There is something very pathetic in this movement on London. They would appeal to the young king himself, and not to the selfish dukes, his uncles, who guarded him and misgoverned the realm. The son of the Black Prince, the defender of England, and, so long as he lived, the protector of the people against the cruelty of the nobles, should hear their appeal and do them right. It was said the boy king was no better than a prisoner in his uncles' hands; peradventure they might deliver him and themselves by the same blow. All the way to London they made everybody they took swear allegiance to Richard. But all the lawyers they captured they hung, as the instruments of oppression, the contrivers of technicalities by which freedmen had been re-enslaved.
And thus they settled down on Blackheath, before London, June 12, 1381. Panic had gone before them. John, the Duke of Lancaster, fled to Scotland, deserting the young king he had overruled with no gentle hand. All the knights and nobles about the king threw themselves into the tower. The king's mother, the widow of the Black Prince, hearing of the disturbance in her country home, made brave by a mother's fear, hastened to London, passing through the camp of the insurgents unhurt and with honor; she kissed Walter Tyler and Jack Straw and took their devotion to her son.
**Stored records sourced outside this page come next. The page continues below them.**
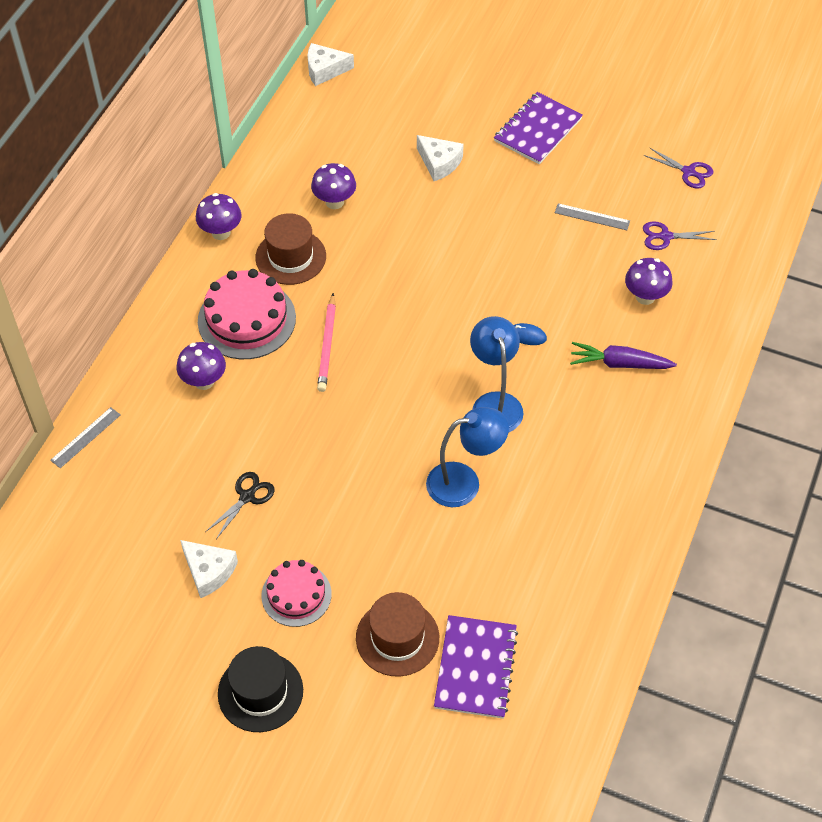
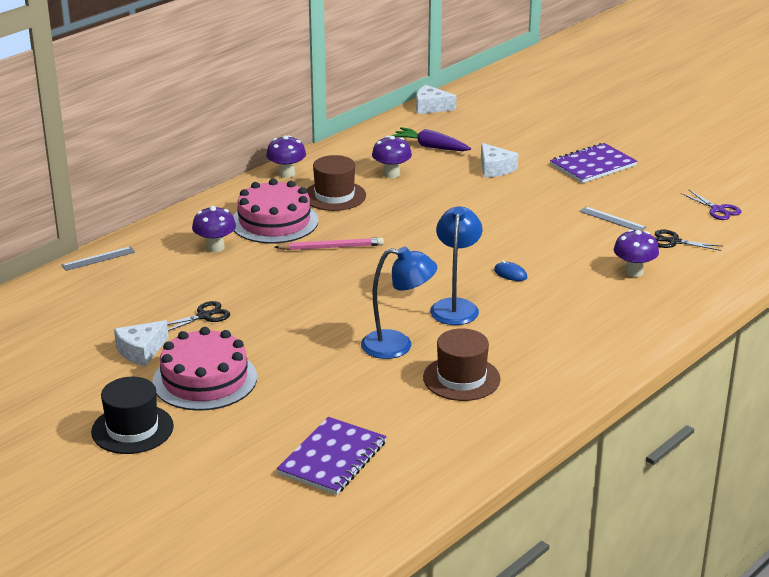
camera: 20 degrees right, 25 degrees down
white cheese [180,540,238,598] -> white cheese turned 75 degrees clockwise [114,320,168,366]
pink cake [261,560,332,627] -> pink cake [152,327,257,411], size x1.58
pink pencil [317,293,336,392] -> pink pencil turned 120 degrees counterclockwise [275,237,384,250]
brown hat [356,592,439,677] -> brown hat moved to [423,328,501,401]
purple carrot [570,342,677,369] -> purple carrot moved to [391,127,471,151]
purple scissors [643,221,717,250] -> black scissors [655,230,722,251]

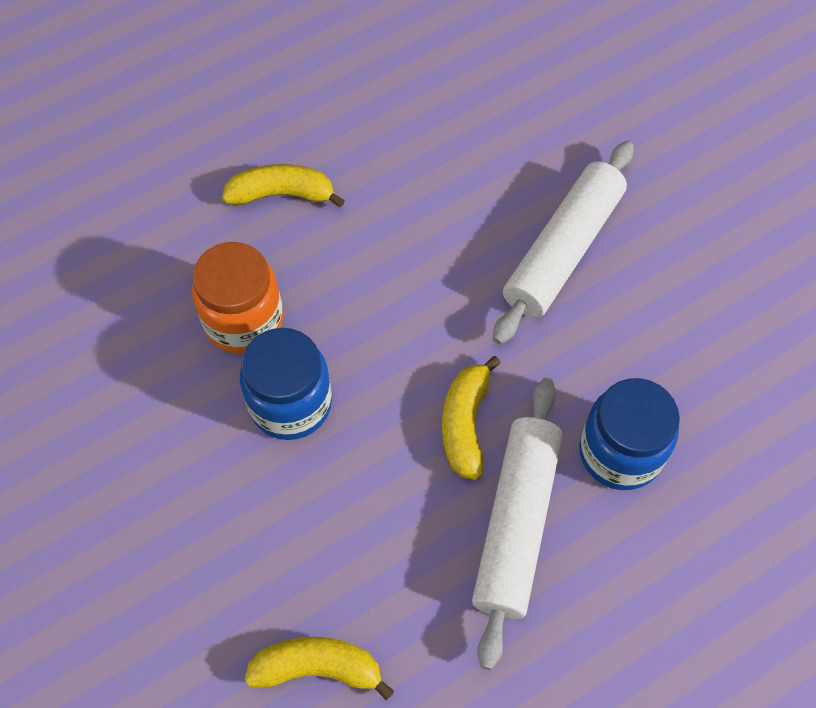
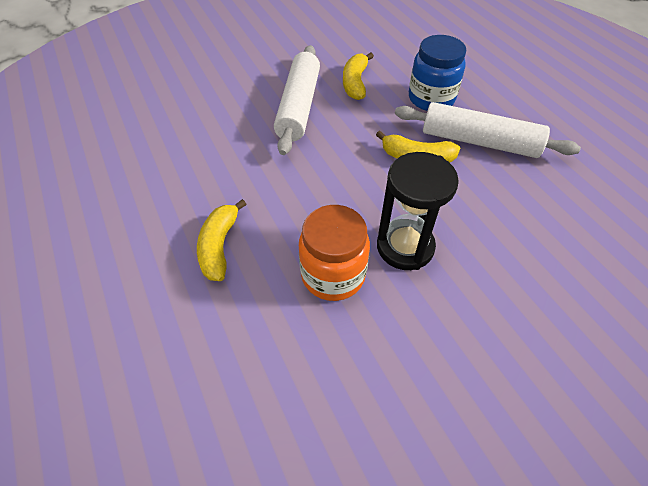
camera: 85 degrees left, 10 degrees down
blue jar [240,328,332,440] -> black hourglass [377,152,459,270]
yellow banana [245,637,394,700] -> yellow banana moved to [343,53,374,100]
white rolling pin [493,141,634,344] -> white rolling pin turned 60 degrees clockwise [274,45,320,155]

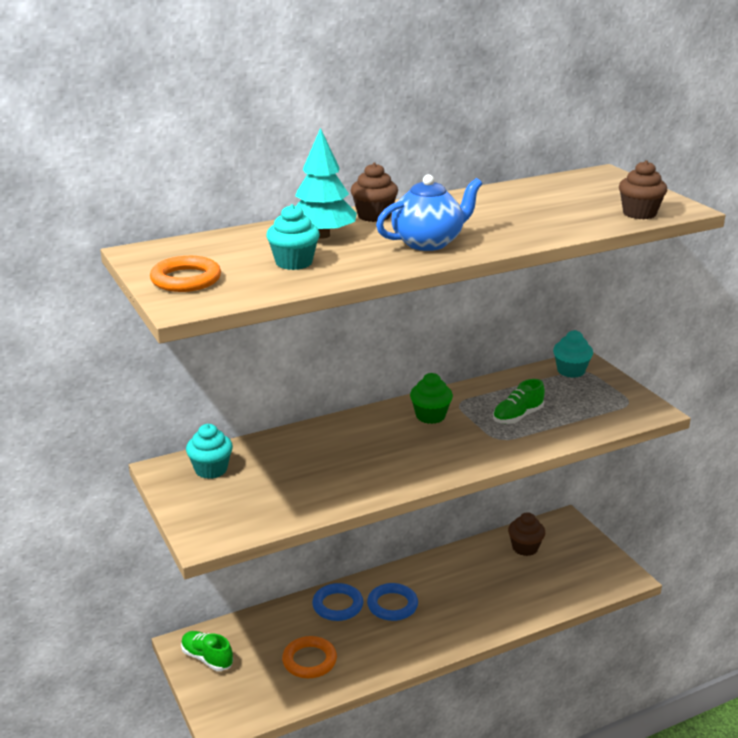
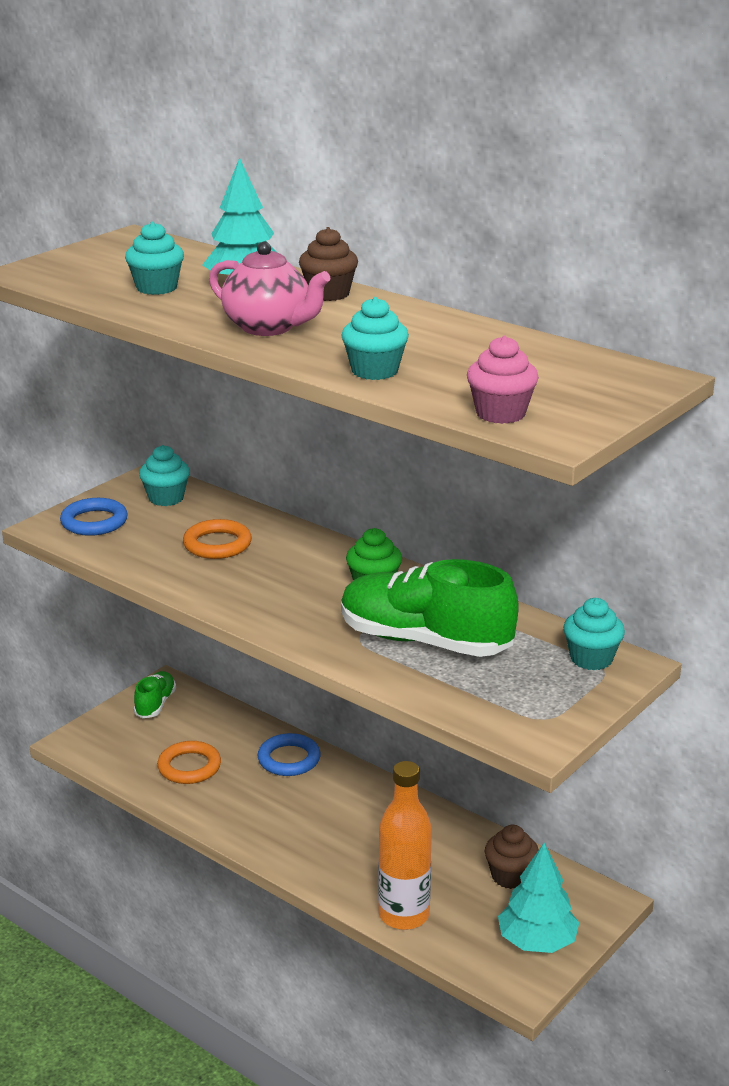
camera: 65 degrees right, 0 degrees up
orange ring [150,256,221,292] -> orange ring moved to [183,519,252,559]
blue ring [367,583,418,621] -> blue ring moved to [60,498,128,536]
blue teapot [376,174,482,251] -> pink teapot [209,242,330,336]
green shoe [493,379,545,424] -> green shoe [341,559,519,657], size x2.01
brown cupcake [619,160,667,219] -> pink cupcake [467,336,539,424]
none -> turquoise cupcake [341,297,409,380]
none -> orange bottle [378,761,432,930]
none -> turquoise tree [498,843,579,953]

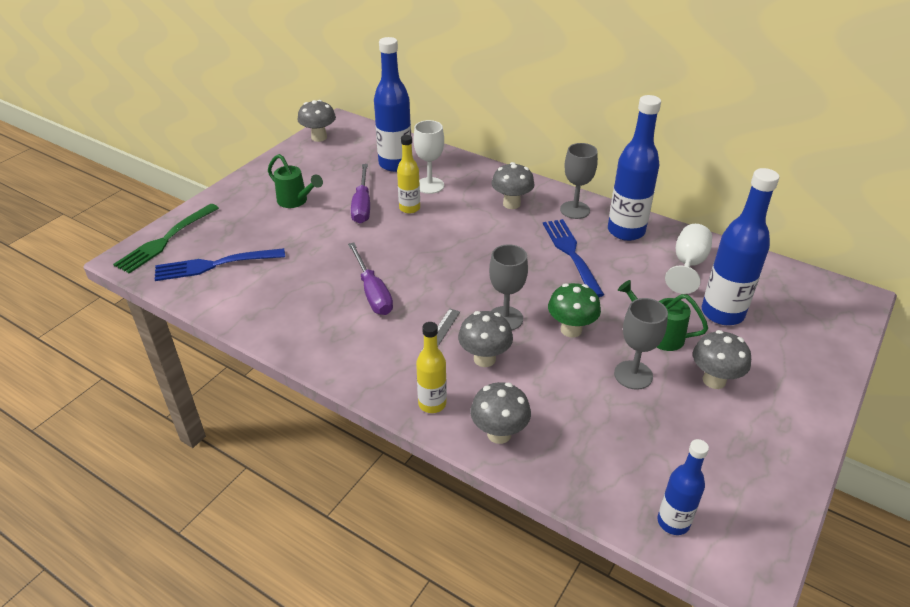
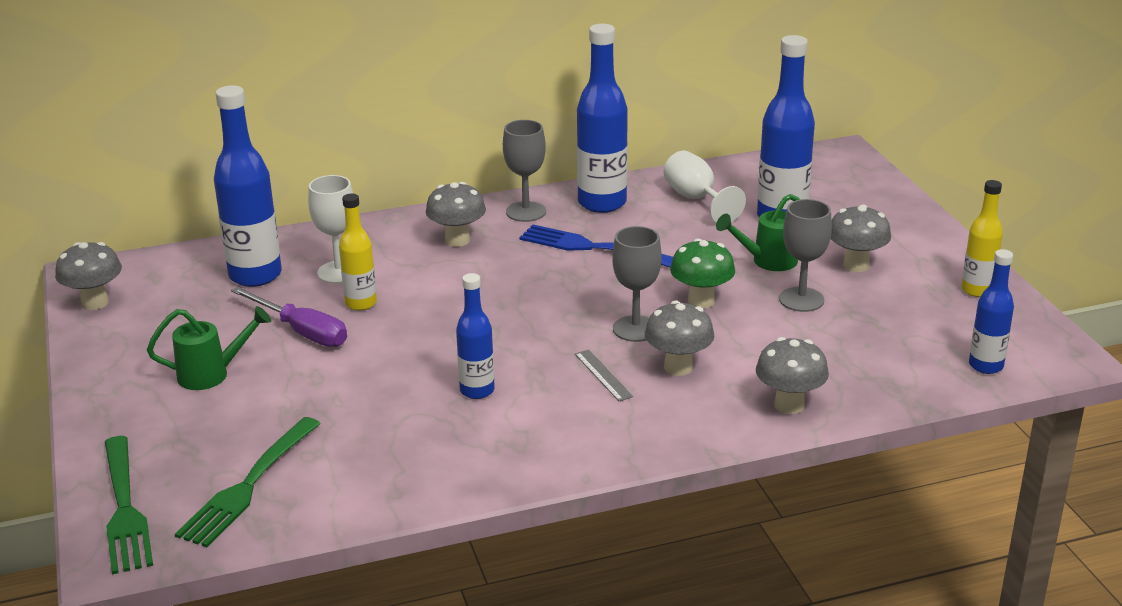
camera: 50 degrees left, 10 degrees down
blue fork [155,248,285,281] -> green fork [175,417,321,547]
purple screwdriver [348,242,393,315] -> blue bottle [456,273,495,399]
yellow bottle [416,322,447,413] -> yellow bottle moved to [961,180,1003,297]

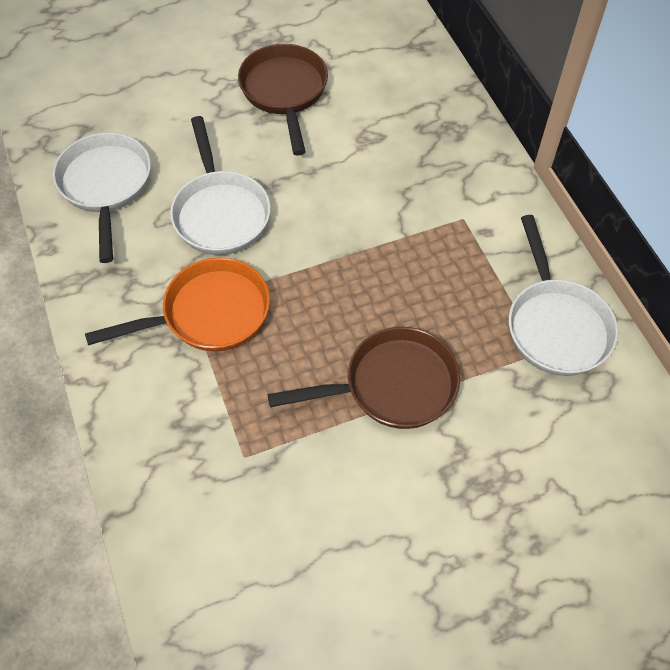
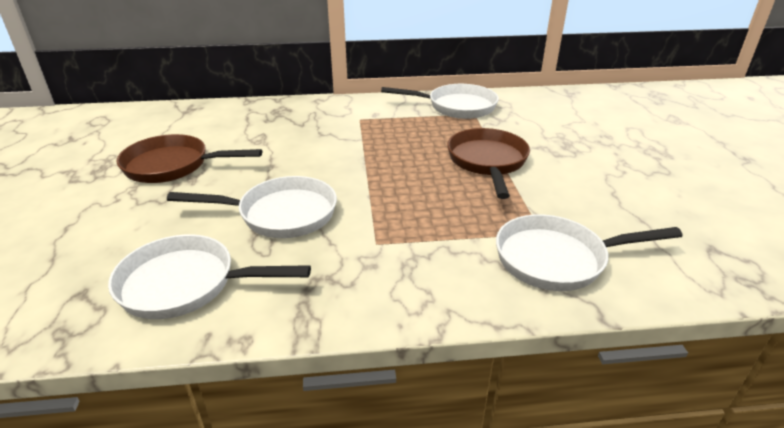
camera: 75 degrees left, 25 degrees down
orange pan [85,258,270,351] -> none
none -> white pan [496,214,683,291]

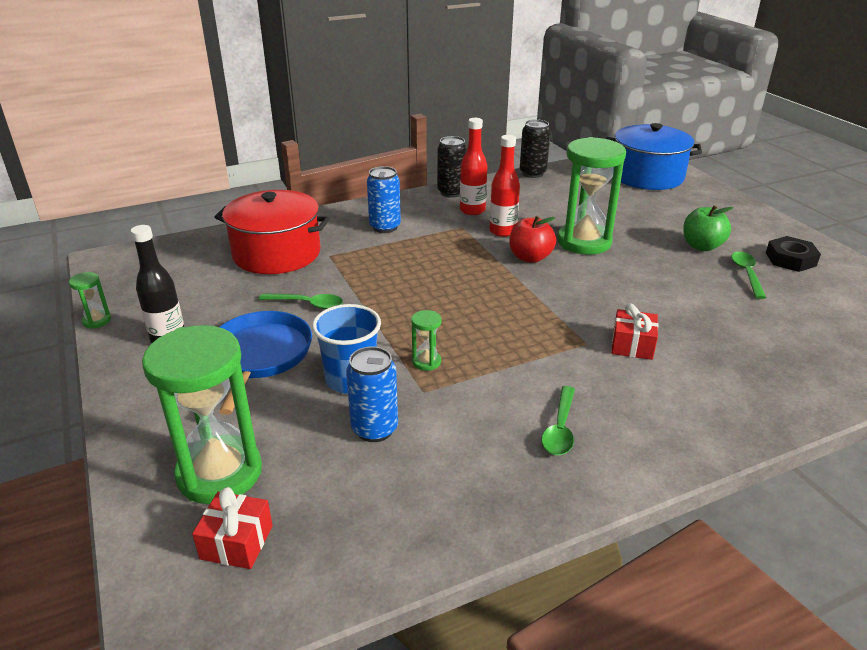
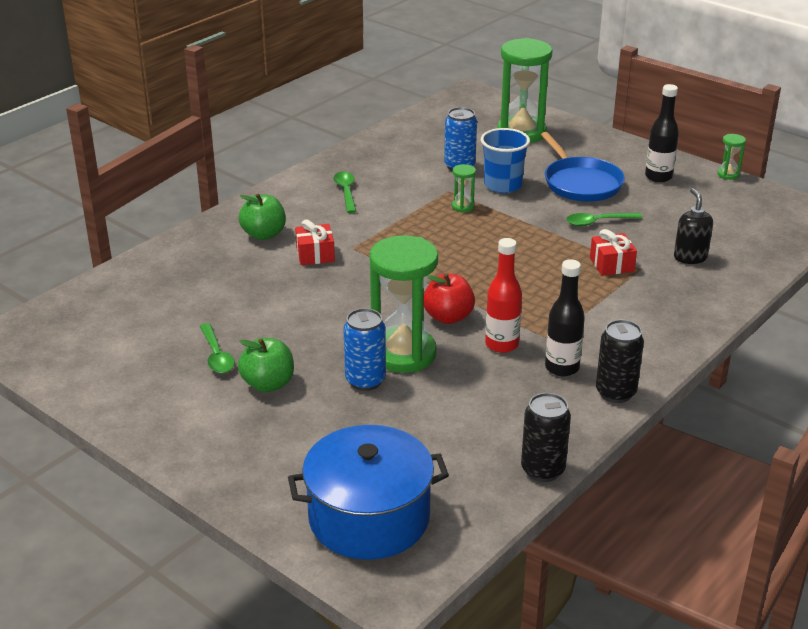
camera: 155 degrees right, 0 degrees up
red gift [192,487,273,569] -> red gift moved to [590,229,637,276]
red pot [214,190,330,274] -> black soap dispenser [674,188,713,264]
blue can [367,166,401,233] -> blue can moved to [343,308,386,391]
red bottle [460,118,487,215] -> black bottle [545,259,585,376]
black nut [766,236,821,272] -> none
none -> green apple [239,193,286,240]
In the general panic Richard was the only man in England equal to the emergency. Man! He was only sixteen, but at about that age his father had won his spurs at Cressy. He took boat on the Thames and rowed down to the insurgents' camp. The Archbishop of Canterbury and some ministers were with him, and when Tyler asked the king to land and talk with them, promising respect and loyalty, this prelate prevented him, thus confirming the stories of the king's duress. The rescue of their sovereign became their first object. They marched on the city, and the sympathizing citizens threw open the gates.